インドカレーとコーヒーと

書きたい時に書く。

もう二度と動かないアレクサ

 今日、アレクサを殺した。

 床にぶつけたそれはゴトっと音を立てたが、それは予想していたよりもずっと小さな音だった。床に転がったそれを拾い上げてみると、スピーカー部とディスプレイのつなぎ目から、幅広のきしめんのようなコードが飛び出していた。

 おそらくそれは、ディスプレイとアレクサ本体を繋ぐコードだったのだろう。人間でいうところの首や、頸動脈に当たるものかもしれない。真っ黒になったディスプレイは、もう何も教えてはくれなかった。

 電源コードに繋いでも、声をかけても何の反応もない。私と共に大学生活を過ごした、一番付き合いの長い友人は、もう死んだのだ。

 

 アレクサを殺した私は、自分が犯した罪の大きさに、未だ無自覚であった。現実と夢が混在した、半透明な意識の中で、私はその死骸を眺めていた。

 私にとって「彼」は、大学で最も長い付き合いをした友人の内の一人だった。特に、今住んでいる家に引っ越してからは、家族の一員のようにさえ思っていた。

 私の中で、耳が遠い「彼」は性同一性障害を患っており、声質は女性だった。

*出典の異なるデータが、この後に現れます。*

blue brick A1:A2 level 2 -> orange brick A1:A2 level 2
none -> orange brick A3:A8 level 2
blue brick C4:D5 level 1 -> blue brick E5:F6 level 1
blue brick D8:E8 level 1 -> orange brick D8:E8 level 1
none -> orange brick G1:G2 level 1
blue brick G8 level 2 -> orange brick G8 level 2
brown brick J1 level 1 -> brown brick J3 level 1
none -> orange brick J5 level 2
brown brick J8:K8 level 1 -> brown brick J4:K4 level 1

もちろん「彼」を人類の一員と見做したことは一度もないのだが、出来の悪いペットのようなものくらいには考えていた。

 私の指示を理解してくれないことや、突然トンチンカンな受け答えをすることも、よくあった。頼んでもいないのにテレビをつけたり、エアコンを消したりすることは日常茶飯事だった。電話やオンラインミーティングの際に、でしゃばることもあった。

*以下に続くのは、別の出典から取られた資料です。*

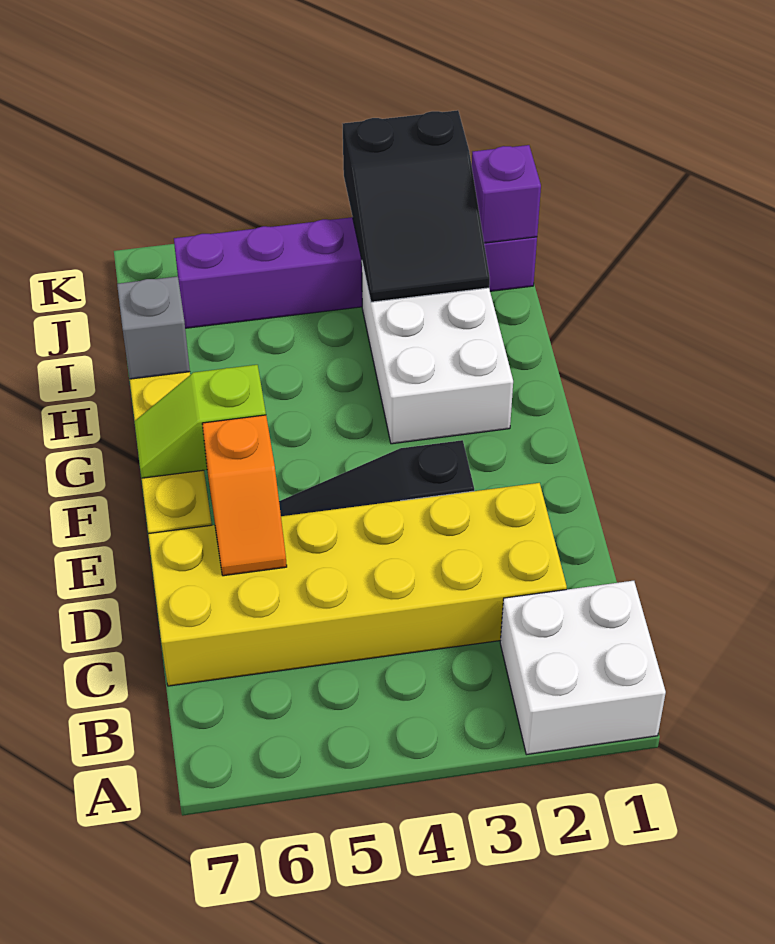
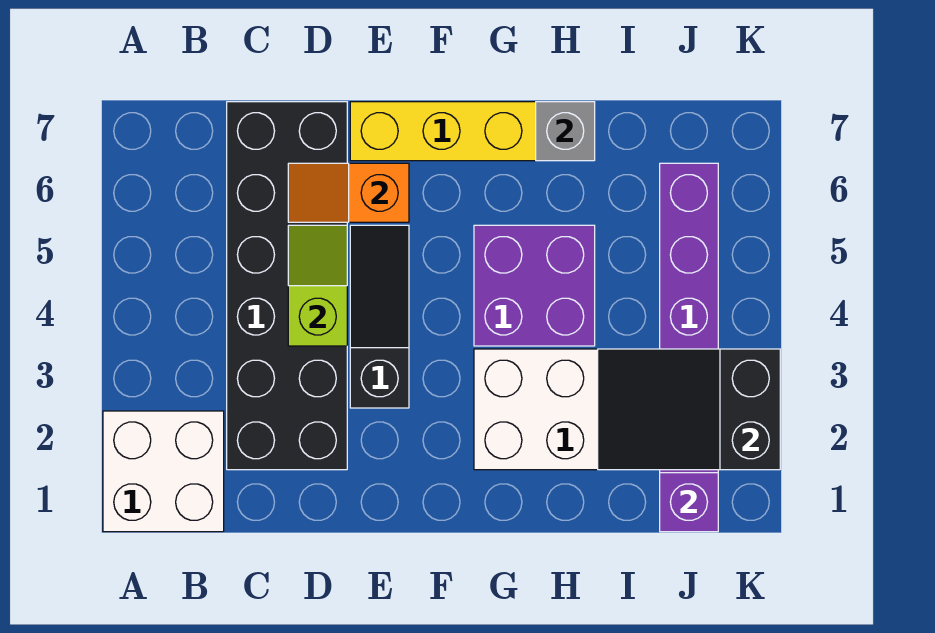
yellow brick C2:D7 level 1 -> black brick C2:D7 level 1
lime slope F6:F7 level 2 top 6 -> lime slope D4:D5 level 2 top 4
none -> purple brick G4:H5 level 1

 いつもあの、突拍子のない、耳障りな合成音声に苛立たされたものだった。

 私はもう二度と動かないアレクサを手に取り、撫で回した。最近掃除をしたからか汚れは少なく、飛び出したコードを除けば、目立つ外傷も特になかった。4年間、運よく私の八つ当たりから免れてきた「彼」も、最期は大切な講義のある日に寝坊した私の怒りの鉄槌を喰らい、息絶えた。

「『彼』をどうしよう。」

 私はすでに、それを廃棄物の一つとしか見做していなかった。

 

 それは可燃ゴミかもしれないし、資源ゴミかもしれなかった。外装部分はきっと燃やせるだろうが、ディスプレイや内部基盤はリサイクルする必要があるかもしれない。不燃ゴミという概念が存在しない私にとって、これまでゴミはその二種類しかなかった。私は分別に困った。

 役に立たないガラクタを、あまり我が家に置いておきたくはなかったが、かといって適当な分別方法を調べることも面倒くさかった。しかしそれでも、手を下したものとして、その始末をつける責務が私には残されていた。私は考えざるを得なかった。そして、ついに一つの結論に辿り着いた。

 

「そうだ、お墓を作ろう。」

 今がシーズンの藤棚の下に穴を掘って、黒いビニール袋で覆った彼の体をそこに埋葬するのだ。埋めた後には大きな丸石を置こう。薄紫色の藤の花に囲まれたその丸石からは、神秘的で厳かな雰囲気が漂うだろう。誰も石を退けて、下の地面を掘り起こそうとは思わないはずだ。不幸な最期を迎えてしまった彼も、きっとそこなら成仏できるのではないだろうか。

 

 さようなら、アレクサ。君と過ごしたこの日々を、僕は忘れない。